TUGAS A: Menurut tulisan tentang BUMDes, berapa persentase penduduk miskin di daerah perdesaan pada Maret 2015?
TUGAS B: Sebutkan undang-undang yang muncul di awal setiap poin dalam daftar kebijakan pada tulisan tentang BUMDes, lengkap dengan nomor, tahun, dan judulnya.
TUGAS C: Teruskan tulisan tentang BUMDes mulai dari kalimat terakhirnya.

KUTIPAN HALAMAN:
>>>

Memperkuat BUMDes untuk Menggerakkan Ekonomi Desa

(DesaMart lahir dari pegiat Desa Membangun asal Sidareja, Akhmad Fadli. http://desamembangun.id )
Badan Usaha Milik Desa (BUMDes) bukanlah barang baru bagi desa. Upaya pemerintah dalam menggerakkan ekonomi desa sudah dilakukan sejak dikeluarkan kebijakan, diantaranya sebagai berikut:
- Undang-Undang Nomor 5 Tahun 1979 tentang Pemerintahan Desa. Sebagaimana tercantum dalam Penjelasan Pasal 21 desa diarahkan untuk mengelola usaha sendiri.
- Undang-Undang Nomor 22 Tahun 1999 tentang Pemerintahan Daerah. Dalam UU ini dinyatakan bahwa desa dapat mendirikan badan usaha.
- Undang-Undang Nomor 32 Tahun 2004 tentang Pemerintahan Daerah dan Peraturan Pemerintah Nomor 72 Tahun 2005 tentang Desa. Dalam UU dan PP ini mempertegas bahwa desa dapat mendirikan badan usaha sebagaimana diamanatkan dalam UU 22/1999. UU 32/2014 dan PP 72/2015 kemudian ditindaklanjuti dengan terbitnya Peraturan Menteri Dalam Negeri (Permendagri) Nomor 39 Tahun 2010 tentang Badan Usaha Milik Desa (BUMDes).
Upaya tersebut ternyata belum membuahkan hasil sebagaimana yang diharapkan. Terutama bila merujuk pada angka penduduk miskin di perdesaan dan tingkat urbanisasi yang setiap tahunnya yang selalu meningkat.
Prosentase penduduk miskin di daerah perdesaan naik dari 13.76% pada September 2014 menjadi 14.21% pada Maret 2015 (BPS, 2015). Kondisi ini menggambarkan bahwa sumber-sumber daya yang ada di desa belum terkelola dengan baik, sehingga urbanisasi masih menjadi daya tarik bagi penduduk desa.

<<<

INFORMASI YANG DITAMPILKAN:

>>>

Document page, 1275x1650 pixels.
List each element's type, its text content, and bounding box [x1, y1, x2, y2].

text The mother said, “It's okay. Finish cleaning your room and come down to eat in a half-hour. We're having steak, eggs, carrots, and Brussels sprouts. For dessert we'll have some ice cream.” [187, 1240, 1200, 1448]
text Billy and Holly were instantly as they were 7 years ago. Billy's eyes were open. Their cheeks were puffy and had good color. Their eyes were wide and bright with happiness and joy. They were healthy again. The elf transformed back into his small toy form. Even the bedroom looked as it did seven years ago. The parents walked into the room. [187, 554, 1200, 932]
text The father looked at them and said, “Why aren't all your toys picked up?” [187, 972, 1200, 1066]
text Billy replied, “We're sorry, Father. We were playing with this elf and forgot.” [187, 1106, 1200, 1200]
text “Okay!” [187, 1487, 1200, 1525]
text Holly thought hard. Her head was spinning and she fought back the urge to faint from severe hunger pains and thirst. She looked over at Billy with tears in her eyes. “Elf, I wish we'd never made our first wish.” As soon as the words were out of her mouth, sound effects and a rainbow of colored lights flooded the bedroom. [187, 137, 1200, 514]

<<<

HASIL AKHIR A: 14.21%

HASIL AKHIR B:
- Undang-Undang Nomor 5 Tahun 1979 tentang Pemerintahan Desa
- Undang-Undang Nomor 22 Tahun 1999 tentang Pemerintahan Daerah
- Undang-Undang Nomor 32 Tahun 2004 tentang Pemerintahan Daerah

HASIL AKHIR C:
Data Price Waterhouse Cooperpada 2014 menunjukan tingkat populasi urbanisasi Indonesia pada tahun 2014 sebesar 51.4%. Angka ini tertinggi kedua di ASEAN setelah Malaysia. Sebagai contoh, Jakarta diperkirakan menampung pendatang pasca lebaran tahun 2016 sekitar 70 ribu orang (Tempo, 2016).
Kehadiran Undang-Undang Nomor 6 Tahun 2014 tentang Desa diharapkan dapat memperkuat BUMDes sesuai tujuan pendiriannya. Kendati demikian rekognisi yang diberikan masih memerlukan perhatian pemerintah supra desa dalam memperkuat BUMDes menuju kemandirian dan ketangguhannya.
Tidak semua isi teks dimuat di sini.